◆ Data records ◆
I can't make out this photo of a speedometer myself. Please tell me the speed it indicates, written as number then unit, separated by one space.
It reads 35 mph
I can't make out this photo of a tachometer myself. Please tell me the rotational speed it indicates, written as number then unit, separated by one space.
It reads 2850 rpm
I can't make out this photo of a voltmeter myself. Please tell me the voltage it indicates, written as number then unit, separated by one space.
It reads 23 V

--

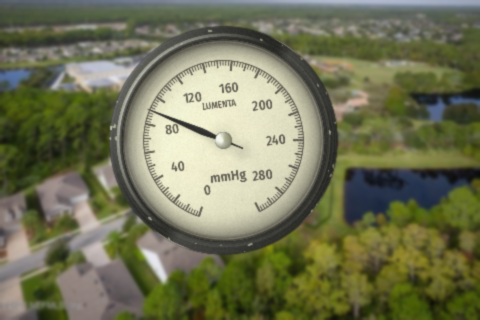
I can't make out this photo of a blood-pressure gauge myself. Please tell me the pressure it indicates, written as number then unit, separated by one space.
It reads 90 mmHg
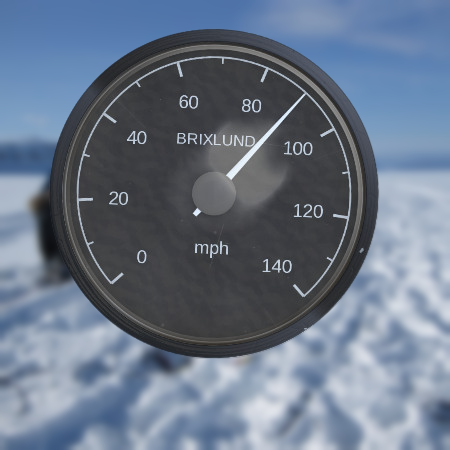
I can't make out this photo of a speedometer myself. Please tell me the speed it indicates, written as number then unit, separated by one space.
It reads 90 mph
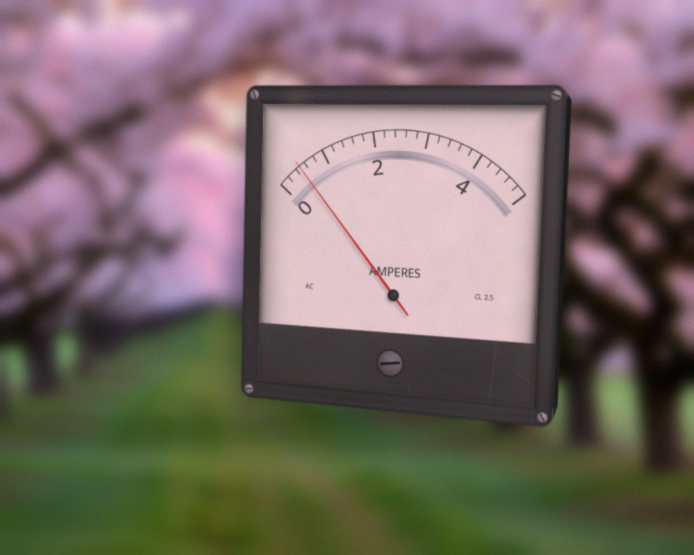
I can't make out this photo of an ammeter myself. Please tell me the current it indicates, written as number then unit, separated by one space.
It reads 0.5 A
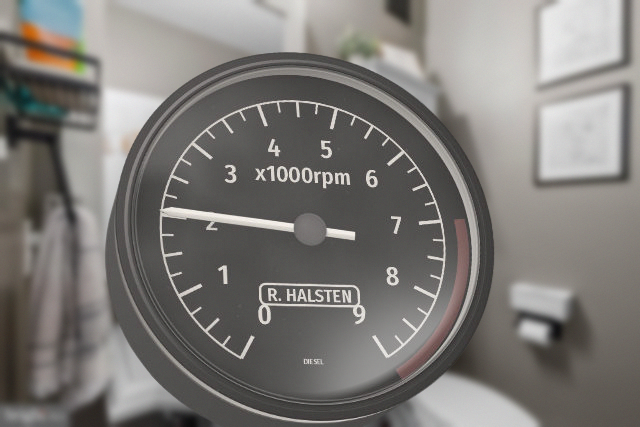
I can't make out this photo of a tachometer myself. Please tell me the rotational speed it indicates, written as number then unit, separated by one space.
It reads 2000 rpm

...

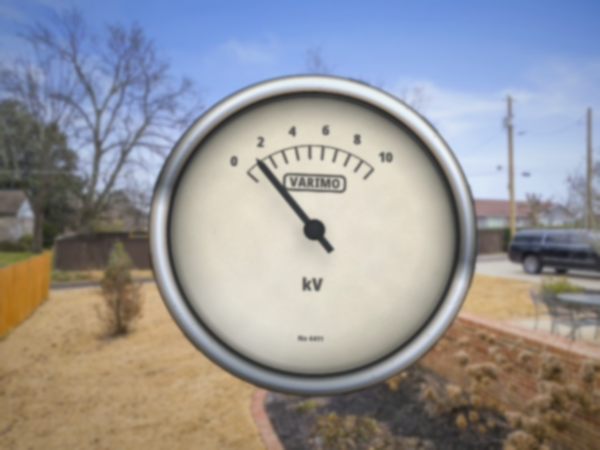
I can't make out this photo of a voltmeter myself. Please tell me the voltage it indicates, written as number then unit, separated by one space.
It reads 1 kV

◆ Goal of the exercise ◆
Could you repeat everything from the line containing "I can't make out this photo of a blood-pressure" down to the line containing "It reads 0.5 A", both lines included, and leave the pictures out?

◆ The completed task ◆
I can't make out this photo of a blood-pressure gauge myself. Please tell me the pressure it indicates, written as number then unit, separated by one space.
It reads 90 mmHg
I can't make out this photo of a speedometer myself. Please tell me the speed it indicates, written as number then unit, separated by one space.
It reads 90 mph
I can't make out this photo of an ammeter myself. Please tell me the current it indicates, written as number then unit, separated by one space.
It reads 0.5 A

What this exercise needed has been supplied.